Cypress vs Playwright: The Pros and Cons
Let’s delve deeper in some key differences between Cypress and Playwright:
- Cypress can't add ".catch" error handler for failed commands: Cypress doesn't support built-in error recovery from a failed command. A command and its assertions all eventually pass, and if one fails, all remaining commands are not run and lead to the failure of the test. Playwright is more flexible and provides support for a try-catch handler.
- Parallel execution of Cypress commands is not feasible: As Cypress executes all its commands serially and ensures that it provides the same consistent behavior for each test run, Cypress doesn't provide the functionality to run commands in parallel, which, in turn, is a very common behavior for promises. In comparison, Playwright supports parallel executions which boosts test execution time.
- Cypress doesn’t support Soft Assertion: Soft Asserts are an important feature in automation. It is used when the test script (or test method) need not be halted when the assertion condition does not meet the expected result. Playwright supports soft assertions, but Cypress does not. That results in more test case failures in Cypress for tentative or optional conditions.
- Playwright has better multi-browser support: With Cypress, you cannot run tests against multiple browsers at the same time. However, with Playwright, you can run tests against multiple browsers.
- Playwright supports iFrames: Cypress has limited support for iframes, while Playwright has native support for them.
- Chaining Syntax: Cypress can be unwieldy because the chaining command syntax can quickly get out of hand for more complex tests.
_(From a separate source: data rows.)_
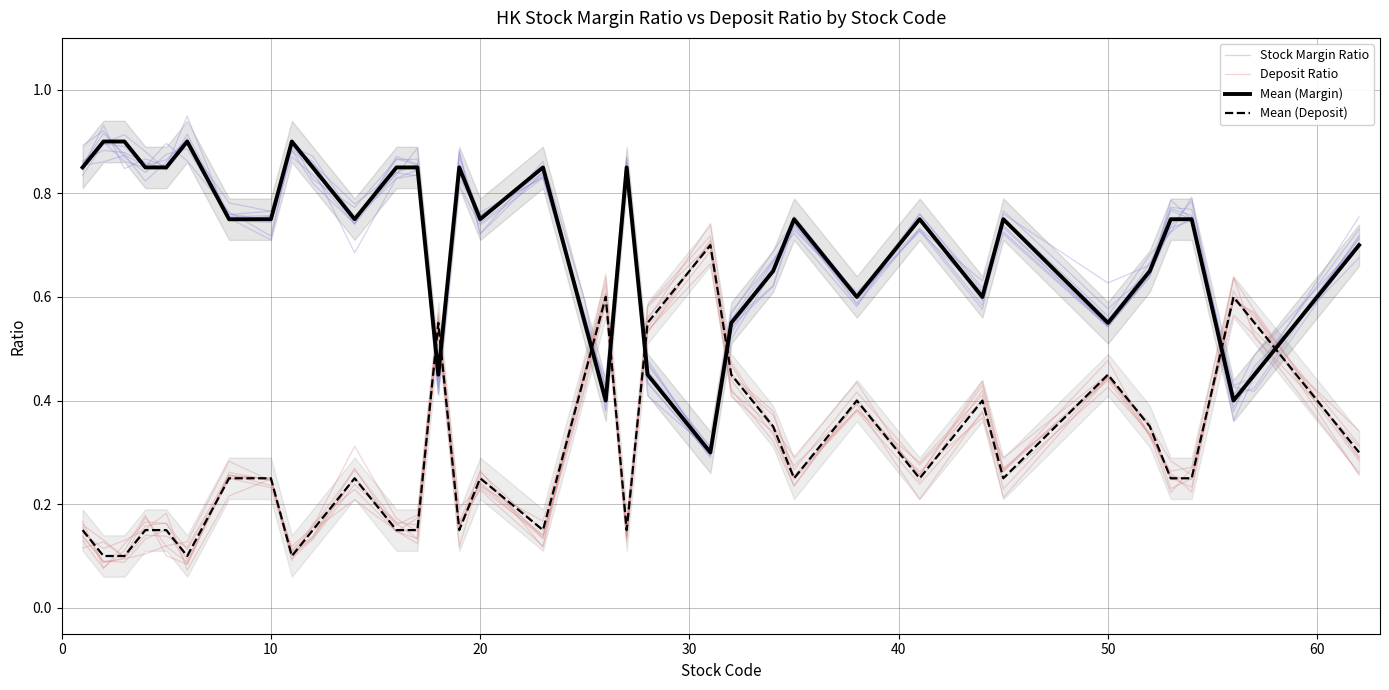

In Deposit Ratio, how many points are lower than both neighbors (excluding endpoints)?

11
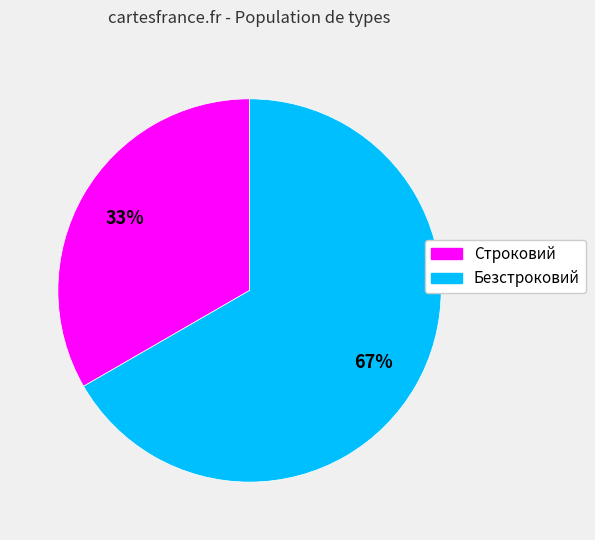

Does any single category account for the majority?

Yes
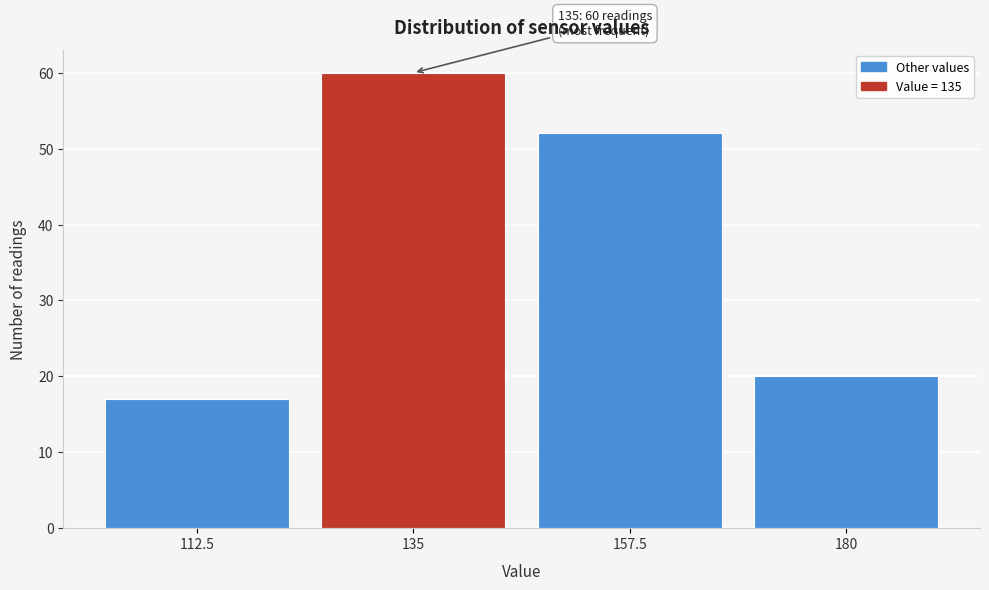

Which range on the x-axis has the tallest bar?

125 to 145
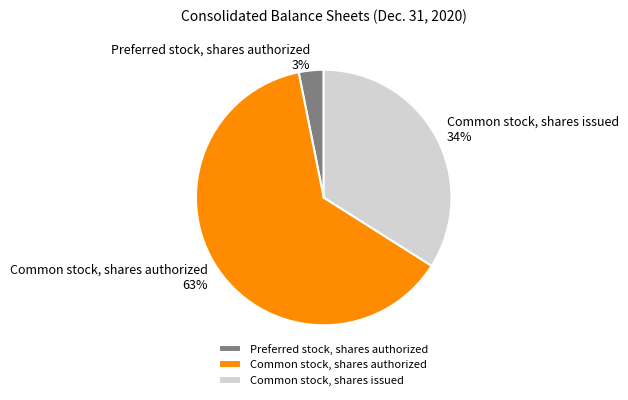

Does Preferred stock, shares authorized represent more than half of the total?

No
- No trade-offs = No limits for Playwright: Browsers run web content with different origins in different processes. Playwright is aligned with the modern browser’s architecture and runs tests out-of-process. This makes Playwright free of the typical in-process test runner limitations.
- Multiple testing elements supported in Playwright: Playwright allows test scenarios that span multiple tabs, multiple origins, and multiple users. You can create scenarios with different contexts for different users and run them against your server, all in one test.
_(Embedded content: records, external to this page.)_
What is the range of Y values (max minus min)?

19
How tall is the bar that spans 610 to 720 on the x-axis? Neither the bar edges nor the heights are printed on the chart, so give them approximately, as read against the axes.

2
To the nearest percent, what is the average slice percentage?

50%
- Playwright support for trusted events: Hover elements interact with dynamic controls and produce trusted events. Playwright uses a real browser input pipeline indistinguishable from the real user, allowing for better support of trusted events.
- Playwright’s test frames and pierce Shadow DOM: Playwright selectors pierce shadow DOM and allow entering frames seamlessly.
Cypress vs Playwright Syntax Comparison:
Summary:
- Playwright works on Webkit-browsers, Cypress does not.
- You can choose test-runner in Playwright
- Playwright lets you test in several browsers simultaneously.
- Playwright supports multi-tabs and frames.
- Cypress doesn’t run in headless mode by default; Playwright does.
- Playwright awaits UI elements before running interactions; Cypress re-tries assertions until timeout.
- Cypress does not support multiple domains, but Playwright does.
- Cypress authentication requires a lot more setup due to the lack of multi-domain support. While Playwright reuses authentication, making it a lot simpler.
Cypress vs Playwright - Which is the best framework for your project?
So which of these frameworks should you choose?
The answer is it depends on how experienced you are with testing and what functionality you find essential. If you’re new to testing and want a more plug-and-play approach that includes everything you need to get started, then Cypress is the best choice for you.
It has good documentation and a broader community that makes it easier to get help and find answers to specific scenarios you find challenging.
If you are more familiar with testing and need to test Webkit browsers, or your tests need to cover scenarios spanning multiple pages and domains, then Playwright is the best choice for you.
Playwright is also the right choice for you if you have fallen in love with a specific test runner or don’t need one at all. With the framework being reasonably new, we can also expect that the community, documentation, and framework, in general, will continue to improve over time.